» TASK BRIEF: I would like the entries transcribed word for word, please, with the pictures removed.

» SOURCE INFORMATION:

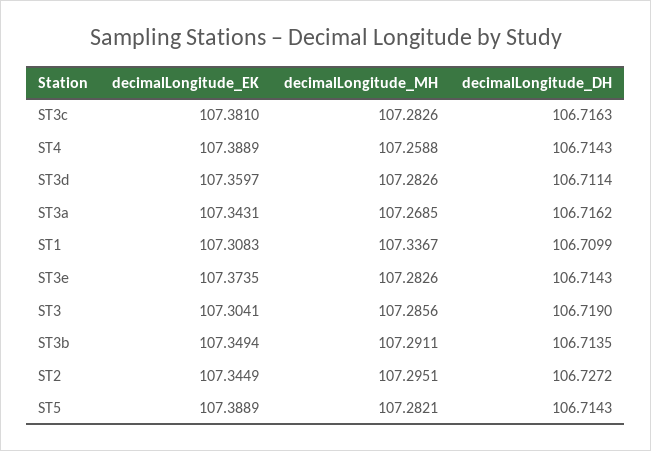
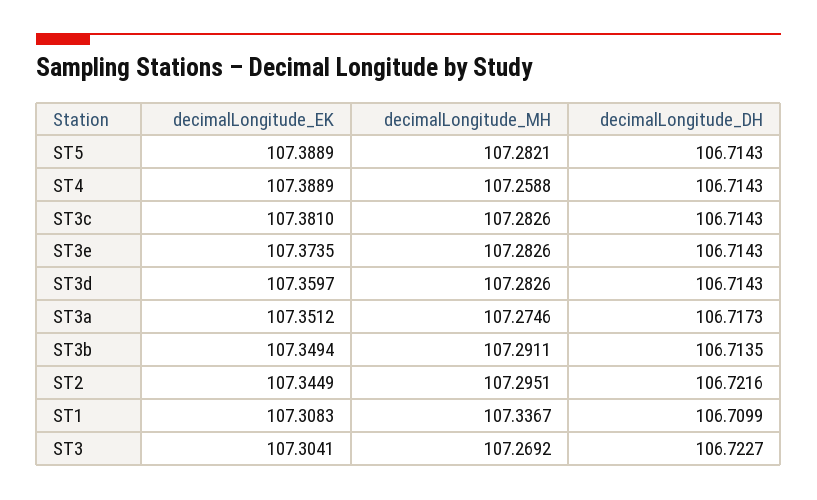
  {
    "decimalLongitude_EK": {
      "ST3c": 107.381,
      "ST4": 107.3889,
      "ST3d": 107.3597,
-     "ST3a": 107.3431,
+     "ST3a": 107.3512,
      "ST1": 107.3083,
      "ST3e": 107.3735,
      "ST3": 107.3041,
      "ST3b": 107.3494,
      "ST2": 107.3449,
      "ST5": 107.3889
    },
    "decimalLongitude_MH": {
      "ST3c": 107.2826,
      "ST4": 107.2588,
      "ST3d": 107.2826,
-     "ST3a": 107.2685,
+     "ST3a": 107.2746,
      "ST1": 107.3367,
      "ST3e": 107.2826,
-     "ST3": 107.2856,
+     "ST3": 107.2692,
      "ST3b": 107.2911,
      "ST2": 107.2951,
      "ST5": 107.2821
    },
    "decimalLongitude_DH": {
-     "ST3c": 106.7163,
+     "ST3c": 106.7143,
      "ST4": 106.7143,
-     "ST3d": 106.7114,
+     "ST3d": 106.7143,
-     "ST3a": 106.7162,
+     "ST3a": 106.7173,
      "ST1": 106.7099,
      "ST3e": 106.7143,
-     "ST3": 106.719,
+     "ST3": 106.7227,
      "ST3b": 106.7135,
-     "ST2": 106.7272,
+     "ST2": 106.7216,
      "ST5": 106.7143
    }
  }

» ANSWER TO THE PROBLEM:
  {
    "decimalLongitude_EK": {
      "ST3c": 107.381,
      "ST4": 107.3889,
      "ST3d": 107.3597,
-     "ST3a": 107.3431,
+     "ST3a": 107.3512,
      "ST1": 107.3083,
      "ST3e": 107.3735,
      "ST3": 107.3041,
      "ST3b": 107.3494,
      "ST2": 107.3449,
      "ST5": 107.3889
    },
    "decimalLongitude_MH": {
      "ST3c": 107.2826,
      "ST4": 107.2588,
      "ST3d": 107.2826,
-     "ST3a": 107.2685,
+     "ST3a": 107.2746,
      "ST1": 107.3367,
      "ST3e": 107.2826,
-     "ST3": 107.2856,
+     "ST3": 107.2692,
      "ST3b": 107.2911,
      "ST2": 107.2951,
      "ST5": 107.2821
    },
    "decimalLongitude_DH": {
-     "ST3c": 106.7163,
+     "ST3c": 106.7143,
      "ST4": 106.7143,
-     "ST3d": 106.7114,
+     "ST3d": 106.7143,
-     "ST3a": 106.7162,
+     "ST3a": 106.7173,
      "ST1": 106.7099,
      "ST3e": 106.7143,
-     "ST3": 106.719,
+     "ST3": 106.7227,
      "ST3b": 106.7135,
-     "ST2": 106.7272,
+     "ST2": 106.7216,
      "ST5": 106.7143
    }
  }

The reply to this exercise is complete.